## Task
Determine how many lines in the entries below contain the word "noteReading". The reply is that number alone.

Entries taken from a collection:
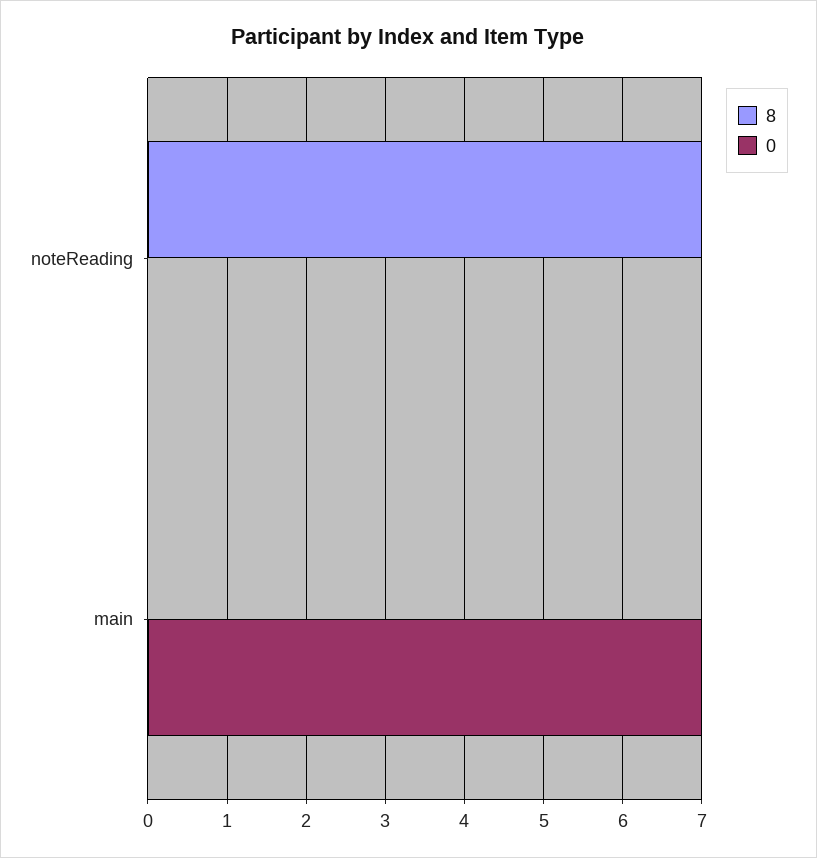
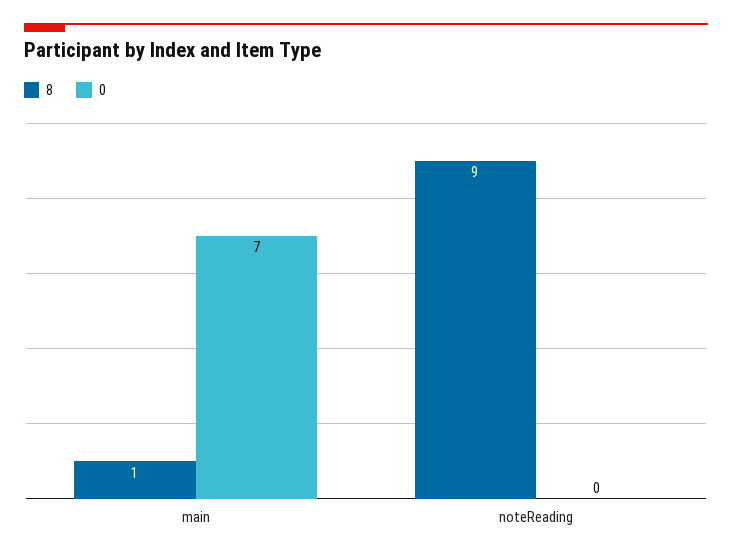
  {
    "8": {
-     "noteReading": 7,
+     "noteReading": 9,
-     "main": 0
+     "main": 1
    },
    "0": {
      "noteReading": 0,
      "main": 7
    }
  }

## Answer to this task
3